The drinkable country
Emil Åreng, the excellent bartender, has created some great inspiration for your outdoor cocktail.
Tastes like summer
After spring-winter comes spring, gidá, the season we have caught Eva in the middle of, picking nettles for the soup. The nettle soup is fresh and simple, made from broth and served with breadsticks seasoned with birch leaves, accompanied by a pine-shoot dip. The birch leaves are picked in early spring, when they are referred to as ‘mouse ears’, to be used as a seasoning. They work just as well dried as fresh. It nearly tastes like summer, even if it is that budding time of first vegetables. Those first vegetables continue into spring-summer, gidá-giesse, with fried willowherb shoots and guest starring a product from neighbouring village Vuollerim: a marvellous cheese made from mountain-cow milk, with an exceptional dandelion syrup made by Eva. I have time to reflect that there were ‘only’ two dishes, or taste experiences, for the last two seasons and that my stomach is grateful.

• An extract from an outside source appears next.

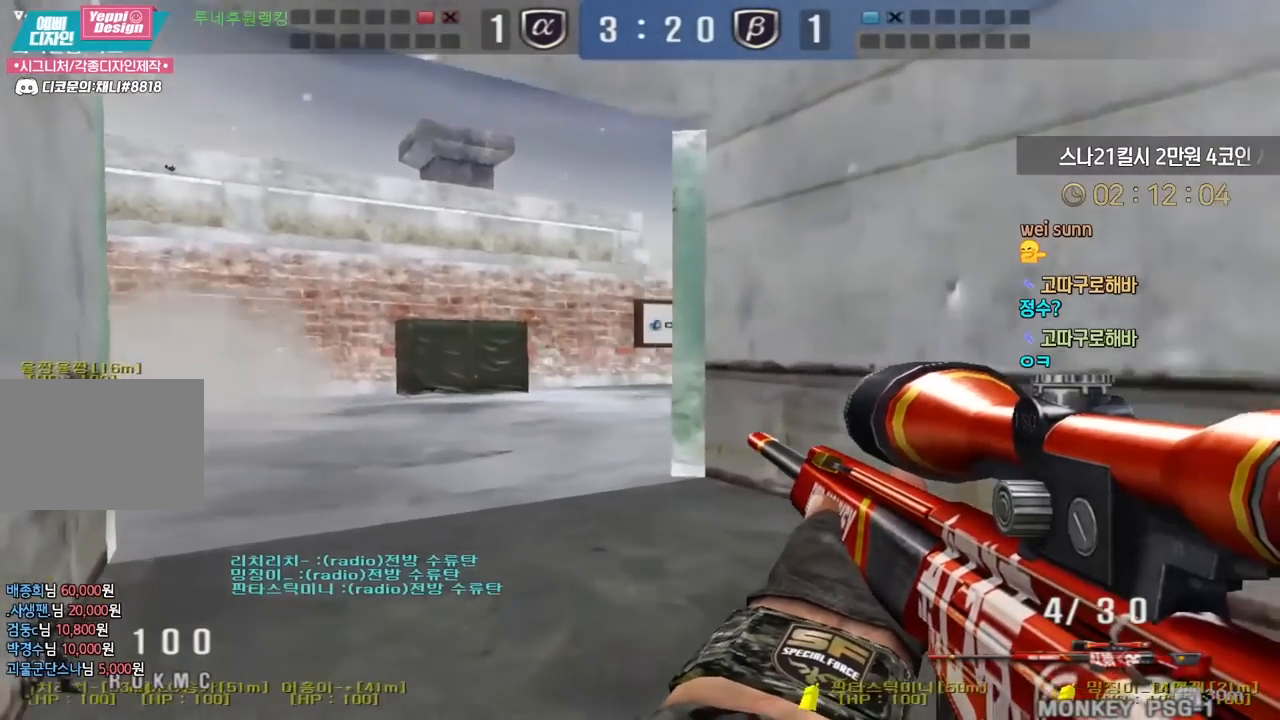
{"keys": ["shift"], "events": [[67, "w", "up"], [83, "a", "up"], [133, "a", "down"], [167, "shift", "down"], [233, "s", "down"], [250, "d", "down"], [267, "a", "up"], [367, "d", "up"], [383, "s", "up"], [400, "a", "down"], [433, "a", "up"]]}
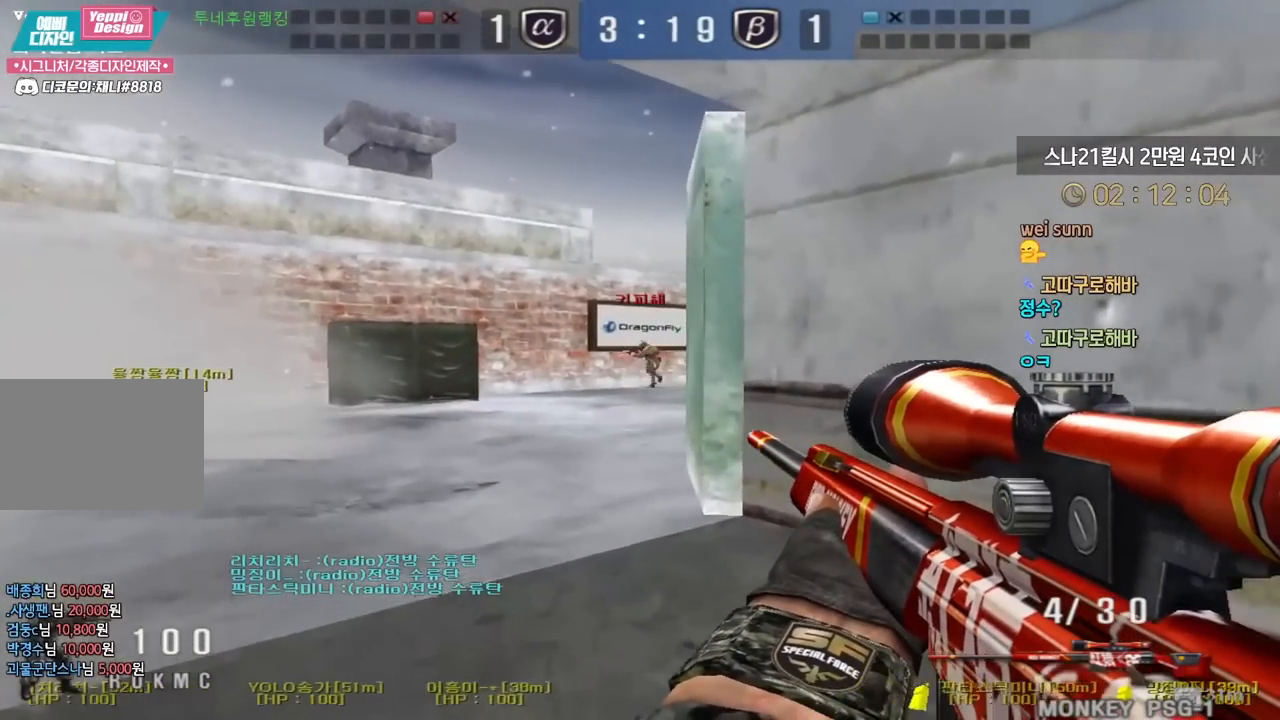
{"keys": ["shift"], "events": []}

Then the time has come for summer, giesse, and then there is more food on the menu. A delicious reindeer sausage is followed by a fantastic Arctic char with sorrel sauce and seeds from alpine bistort – that taste a lot like hazelnut – and angelica marmalade with fried willowherb shoots. The latter is something like the wild asparagus of the Arctic. Crispy and full of flavour. In the back of my mind, I make a mental note of three things that I need to have in my own kitchen from now on. Pick spruce shoots, pick stinging nettles and make sure to enjoy those willowherb shoots – they are right there, in the forest. This is served with a tasty drink made from willowherb, a true taste of summer. The fish is light, and the flavour of alpine bistort really is surprisingly nutty. Summer’s way into autumn.
A bit of magic
Eva brings us some sweets: dried ribbons made from Arctic raspberries and cloudberries. A great feeling of sugar and summer fruits that acts as a good digestive. But this is just an initial taste of tjaktja-giesse. Of the summer’s biggest party. The next dish is the classic reindeer stew with a kind of potato dumplings. Marrow bones, backbone and tongue with yet another kind of dumpling. All boiled in water and salt, nothing else, just like the Sámi have done during slaughter for millennia. The broth is rich, and the taste of meat meeting bone is somehow the purest and tastiest imaginable. But now, the amount of food is starting to make itself known. Many are asking how they will be able to get out of the chair and back to the hotel bed. Eva and Helena laugh and tell stories from their everyday life. Helena’s love for the reindeer and Eva’s great passion for both discovering and developing our food traditions make a strong impression.
As autumn, tjaktja, makes its entrance, we are all full, both physically and spiritually. The ending is a bit of magic: hagberry parfait with a rowanberry-cognac chocolate truffle makes everything feel so light, after all. I choose coffee instead of herbal tea. Somewhere in between careful bites of the truffle, I hear Eva say that she has more, and you can have a refill. Even if I know I really should not, I take another chocolate truffle. It might come in handy, in case there is more coffee to be had.